Dataset records =>
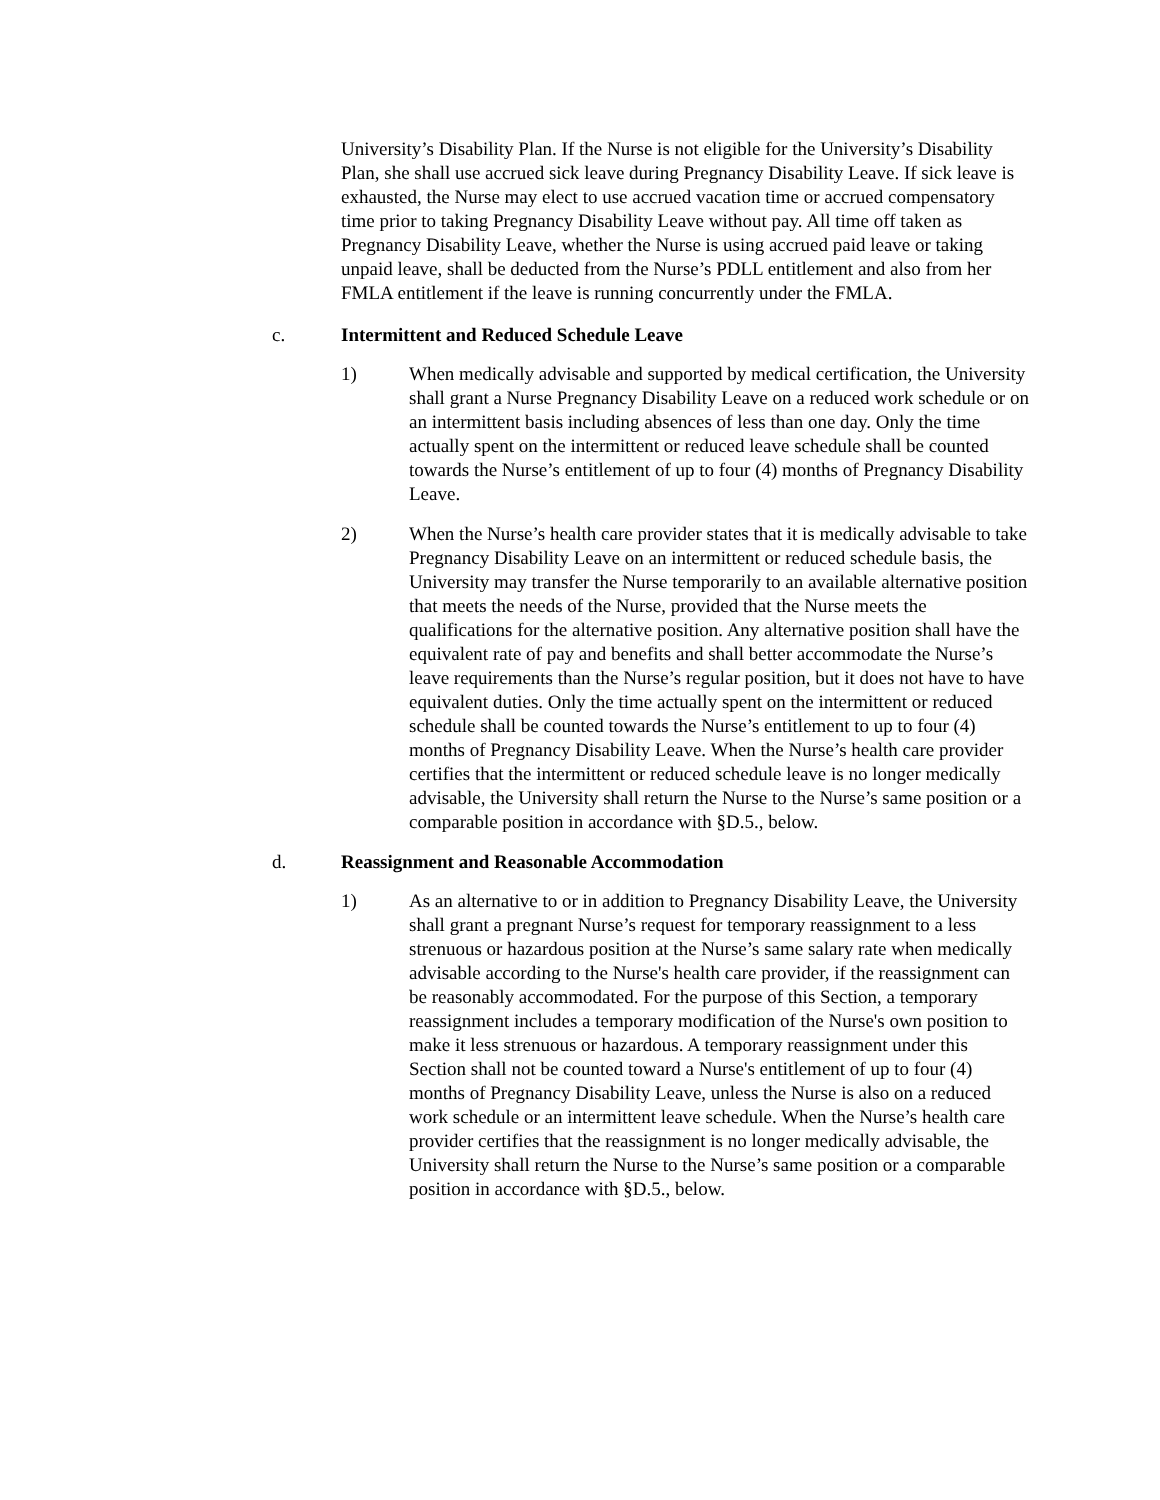University’s Disability Plan. If the Nurse is not eligible for the University’s Disability Plan, she shall use accrued sick leave during Pregnancy Disability Leave. If sick leave is exhausted, the Nurse may elect to use accrued vacation time or accrued compensatory time prior to taking Pregnancy Disability Leave without pay. All time off taken as Pregnancy Disability Leave, whether the Nurse is using accrued paid leave or taking unpaid leave, shall be deducted from the Nurse’s PDLL entitlement and also from her FMLA entitlement if the leave is running concurrently under the FMLA.
c. Intermittent and Reduced Schedule Leave
1) When medically advisable and supported by medical certification, the University shall grant a Nurse Pregnancy Disability Leave on a reduced work schedule or on an intermittent basis including absences of less than one day. Only the time actually spent on the intermittent or reduced leave schedule shall be counted towards the Nurse’s entitlement of up to four (4) months of Pregnancy Disability Leave.
2) When the Nurse’s health care provider states that it is medically advisable to take Pregnancy Disability Leave on an intermittent or reduced schedule basis, the University may transfer the Nurse temporarily to an available alternative position that meets the needs of the Nurse, provided that the Nurse meets the qualifications for the alternative position. Any alternative position shall have the equivalent rate of pay and benefits and shall better accommodate the Nurse’s leave requirements than the Nurse’s regular position, but it does not have to have equivalent duties. Only the time actually spent on the intermittent or reduced schedule shall be counted towards the Nurse’s entitlement to up to four (4) months of Pregnancy Disability Leave. When the Nurse’s health care provider certifies that the intermittent or reduced schedule leave is no longer medically advisable, the University shall return the Nurse to the Nurse’s same position or a comparable position in accordance with §D.5., below.
d. Reassignment and Reasonable Accommodation
1) As an alternative to or in addition to Pregnancy Disability Leave, the University shall grant a pregnant Nurse’s request for temporary reassignment to a less strenuous or hazardous position at the Nurse’s same salary rate when medically advisable according to the Nurse's health care provider, if the reassignment can be reasonably accommodated. For the purpose of this Section, a temporary reassignment includes a temporary modification of the Nurse's own position to make it less strenuous or hazardous. A temporary reassignment under this Section shall not be counted toward a Nurse's entitlement of up to four (4) months of Pregnancy Disability Leave, unless the Nurse is also on a reduced work schedule or an intermittent leave schedule. When the Nurse’s health care provider certifies that the reassignment is no longer medically advisable, the University shall return the Nurse to the Nurse’s same position or a comparable position in accordance with §D.5., below.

Problem details => Would you please reproduce verbatim the run of lines that opens the listing and ends with the line holding "c. Intermittent and Reduced Schedule Leave", and only that run, leaving every picture out?

Finished task =>
University’s Disability Plan. If the Nurse is not eligible for the University’s Disability Plan, she shall use accrued sick leave during Pregnancy Disability Leave. If sick leave is exhausted, the Nurse may elect to use accrued vacation time or accrued compensatory time prior to taking Pregnancy Disability Leave without pay. All time off taken as Pregnancy Disability Leave, whether the Nurse is using accrued paid leave or taking unpaid leave, shall be deducted from the Nurse’s PDLL entitlement and also from her FMLA entitlement if the leave is running concurrently under the FMLA.
c. Intermittent and Reduced Schedule Leave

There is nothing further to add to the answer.